> [Directions]: Please rewrite the text read from the records below as a JSON list of strings, one string per line, with blank lines and the pictures left out.

> [Exercise inputs]:
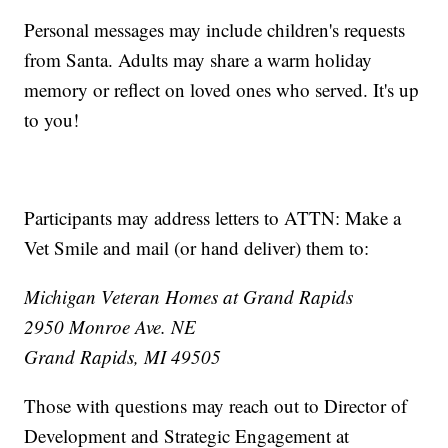
Personal messages may include children's requests
from Santa. Adults may share a warm holiday
memory or reflect on loved ones who served. It's up
to you!
Participants may address letters to ATTN: Make a
Vet Smile and mail (or hand deliver) them to:
Michigan Veteran Homes at Grand Rapids
2950 Monroe Ave. NE
Grand Rapids, MI 49505
Those with questions may reach out to Director of
Development and Strategic Engagement at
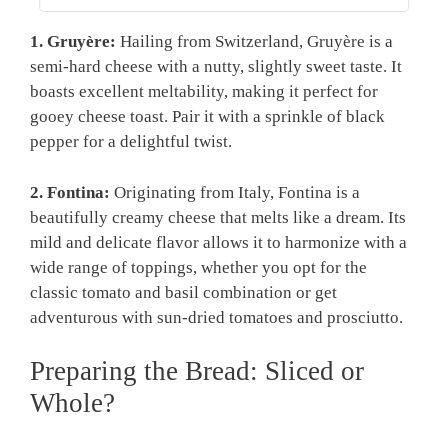
1. Gruyère:
Hailing from Switzerland, Gruyère is a
semi-hard cheese with a nutty, slightly sweet taste. It
boasts excellent meltability, making it perfect for
gooey cheese toast. Pair it with a sprinkle of black
pepper for a delightful twist.
2. Fontina:
Originating from Italy, Fontina is a
beautifully creamy cheese that melts like a dream. Its
mild and delicate flavor allows it to harmonize with a
wide range of toppings, whether you opt for the
classic tomato and basil combination or get
adventurous with sun-dried tomatoes and prosciutto.
Preparing the Bread: Sliced or
Whole?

> [Response]:
[
  "Personal messages may include children's requests",
  "from Santa. Adults may share a warm holiday",
  "memory or reflect on loved ones who served. It's up",
  "to you!",
  "Participants may address letters to ATTN: Make a",
  "Vet Smile and mail (or hand deliver) them to:",
  "Michigan Veteran Homes at Grand Rapids",
  "2950 Monroe Ave. NE",
  "Grand Rapids, MI 49505",
  "Those with questions may reach out to Director of",
  "Development and Strategic Engagement at",
  "1. Gruyère:",
  "Hailing from Switzerland, Gruyère is a",
  "semi-hard cheese with a nutty, slightly sweet taste. It",
  "boasts excellent meltability, making it perfect for",
  "gooey cheese toast. Pair it with a sprinkle of black",
  "pepper for a delightful twist.",
  "2. Fontina:",
  "Originating from Italy, Fontina is a",
  "beautifully creamy cheese that melts like a dream. Its",
  "mild and delicate flavor allows it to harmonize with a",
  "wide range of toppings, whether you opt for the",
  "classic tomato and basil combination or get",
  "adventurous with sun-dried tomatoes and prosciutto.",
  "Preparing the Bread: Sliced or",
  "Whole?"
]